Fila diante da sede da Cia. Pessoal do Faroeste, na segunda (10), durante a distribuição de kits de higiene Foto: Luca Meola / Divulgação
Fila diante da sede da Cia. Pessoal do Faroeste, na segunda (10), durante a distribuição de kits de higiene Foto: Luca Meola / Divulgação

E nem é a única ação do tipo que ele teve que enfrentar recentemente. Também nos últimos dias, recebeu o aviso para deixar o próprio apartamento, alugado em um edifício a poucas quadras do teatro. Sem condições de colocar o pagamento em dia, já que não tem rendimentos desde março, entregou as chaves e passou a morar dentro da sede da companhia.

Contra o tempo

Para evitar o despejo do imóvel principal do teatro (além dele, há também um ateliê na Rua General Osório, com o aluguel igualmente atrasado, de R$ 2 mil por mês, mas sem cobrança judicial), Faria conta com a ajuda de representantes da Ordem dos Advogados do Brasil (OAB), que inclusive tem um balcão de atendimento dentro da sede para auxiliar moradores da região em suas causas.

— Queremos sensibilizar o juiz e pedir um prazo maior. Enquanto isso, estamos abrindo várias frentes para arcar com a dívida — explica ele, que diz ter recebido também orientações do advogado do vereador Eduardo Suplicy (PT).

Uma das frentes é uma vaquinha on-line , com meta de R$ 220 mil, colocada no ar na tarde desta quinta-feira. Outra é a pressão para que os recursos de um edital municipal vencido pelo grupo sejam liberados em breve.
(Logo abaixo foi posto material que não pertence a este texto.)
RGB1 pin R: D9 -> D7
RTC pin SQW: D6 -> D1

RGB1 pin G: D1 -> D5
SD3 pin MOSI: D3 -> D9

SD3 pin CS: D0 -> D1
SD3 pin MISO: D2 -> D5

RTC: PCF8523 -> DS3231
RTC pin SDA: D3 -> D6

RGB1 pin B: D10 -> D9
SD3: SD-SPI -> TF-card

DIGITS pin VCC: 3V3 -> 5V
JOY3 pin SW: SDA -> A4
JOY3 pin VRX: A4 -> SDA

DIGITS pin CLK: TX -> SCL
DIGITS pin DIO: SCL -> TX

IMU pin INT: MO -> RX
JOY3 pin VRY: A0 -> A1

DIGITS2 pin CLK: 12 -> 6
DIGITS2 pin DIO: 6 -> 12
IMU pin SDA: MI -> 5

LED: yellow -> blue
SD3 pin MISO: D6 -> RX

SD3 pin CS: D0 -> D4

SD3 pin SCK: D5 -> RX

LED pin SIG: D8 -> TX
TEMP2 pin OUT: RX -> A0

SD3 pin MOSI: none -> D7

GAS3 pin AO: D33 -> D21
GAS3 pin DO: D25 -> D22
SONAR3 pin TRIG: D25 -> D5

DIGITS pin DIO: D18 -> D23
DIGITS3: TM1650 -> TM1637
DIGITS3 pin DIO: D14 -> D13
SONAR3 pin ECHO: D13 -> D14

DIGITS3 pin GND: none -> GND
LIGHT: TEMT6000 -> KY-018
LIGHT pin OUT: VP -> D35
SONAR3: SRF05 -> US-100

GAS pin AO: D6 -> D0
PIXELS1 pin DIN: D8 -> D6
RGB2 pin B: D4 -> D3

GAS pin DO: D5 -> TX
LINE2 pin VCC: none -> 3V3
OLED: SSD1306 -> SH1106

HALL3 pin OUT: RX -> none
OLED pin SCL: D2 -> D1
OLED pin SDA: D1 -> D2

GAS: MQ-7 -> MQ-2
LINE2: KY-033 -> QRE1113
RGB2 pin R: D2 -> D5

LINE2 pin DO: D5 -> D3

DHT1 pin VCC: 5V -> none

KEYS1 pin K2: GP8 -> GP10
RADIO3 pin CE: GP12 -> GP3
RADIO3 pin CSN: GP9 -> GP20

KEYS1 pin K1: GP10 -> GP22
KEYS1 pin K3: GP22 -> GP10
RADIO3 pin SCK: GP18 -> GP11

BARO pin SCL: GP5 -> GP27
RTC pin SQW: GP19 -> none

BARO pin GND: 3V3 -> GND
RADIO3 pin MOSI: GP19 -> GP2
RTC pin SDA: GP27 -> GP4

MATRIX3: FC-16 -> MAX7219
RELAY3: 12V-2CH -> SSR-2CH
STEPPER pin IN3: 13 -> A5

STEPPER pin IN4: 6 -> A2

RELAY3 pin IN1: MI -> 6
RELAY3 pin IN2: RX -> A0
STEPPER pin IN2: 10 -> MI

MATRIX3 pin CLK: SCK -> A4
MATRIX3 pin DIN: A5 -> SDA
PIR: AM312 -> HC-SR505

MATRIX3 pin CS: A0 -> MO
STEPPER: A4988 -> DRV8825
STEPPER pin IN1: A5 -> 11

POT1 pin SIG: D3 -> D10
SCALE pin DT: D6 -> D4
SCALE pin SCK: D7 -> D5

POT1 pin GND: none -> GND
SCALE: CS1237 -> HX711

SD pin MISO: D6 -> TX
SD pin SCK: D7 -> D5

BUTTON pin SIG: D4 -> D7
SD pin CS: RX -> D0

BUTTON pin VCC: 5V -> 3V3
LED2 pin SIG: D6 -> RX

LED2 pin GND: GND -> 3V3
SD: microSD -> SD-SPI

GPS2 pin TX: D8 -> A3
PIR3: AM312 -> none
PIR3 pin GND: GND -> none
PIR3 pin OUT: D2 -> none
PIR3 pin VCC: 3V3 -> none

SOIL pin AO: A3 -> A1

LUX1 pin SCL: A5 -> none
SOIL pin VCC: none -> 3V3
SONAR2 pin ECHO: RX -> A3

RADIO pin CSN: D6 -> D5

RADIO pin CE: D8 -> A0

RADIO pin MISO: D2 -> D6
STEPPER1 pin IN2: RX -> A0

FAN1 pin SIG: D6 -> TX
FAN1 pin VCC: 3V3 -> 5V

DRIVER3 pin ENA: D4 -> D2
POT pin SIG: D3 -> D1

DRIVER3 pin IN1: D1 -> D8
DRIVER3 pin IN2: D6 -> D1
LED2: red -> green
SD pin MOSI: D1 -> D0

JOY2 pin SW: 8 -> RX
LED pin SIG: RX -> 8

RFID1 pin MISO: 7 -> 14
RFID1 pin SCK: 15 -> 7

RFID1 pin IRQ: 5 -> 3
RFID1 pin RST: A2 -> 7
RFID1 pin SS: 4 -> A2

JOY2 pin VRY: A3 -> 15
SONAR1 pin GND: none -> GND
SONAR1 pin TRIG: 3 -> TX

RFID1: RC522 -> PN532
— Nós fomos contemplados em um edital da Prefeitura de São Paulo para espaços independentes. Seriam R$ 12 mil por mês, mas a verba está atrasada. É uma verba emergencial, mas tudo está parado no processo burocrático, assim como a Lei Aldir Blanc — diz o diretor. Uma reunião com o secretário municipal de Cultura, Hugo Possolo, já foi agendada.

Outra via que o grupo busca é a de uma desapropriação. Eles vão pleitear na Justiça um contrato de comodato, a exemplo do que o Teatro Oficina tem para a sua sede no Bixiga. Uma petição on-line já foi criada para pedir apoio à ação. O edifício faz parte de um conjunto de construções antigas da chamada Boca do Lixo, região que foi um polo cinematográfico de São Paulo dos anos 1960 aos 1980.

As dívidas com o aluguel passaram a ser um problema grande para a companhia há quase três anos, conta Faria. Em março de 2019, quando sofreram pela primeira vez uma ameaça de despejo, conseguiram zerar a conta entregando a verba completa de dois patrocínios. A partir daí, a situação se agravou porque o grupo não tem patrocinador desde agosto do ano passado.

— Apesar de tudo isso, nós fazemos parte do Brasil que deu certo. A Cracolândia é um território em disputa, é uma guerra diária, mas a solidariedade é incrível aqui — conclui ele, cujo trabalho social foi reconhecido no Prêmio Shell em 2014, na categoria de Inovação.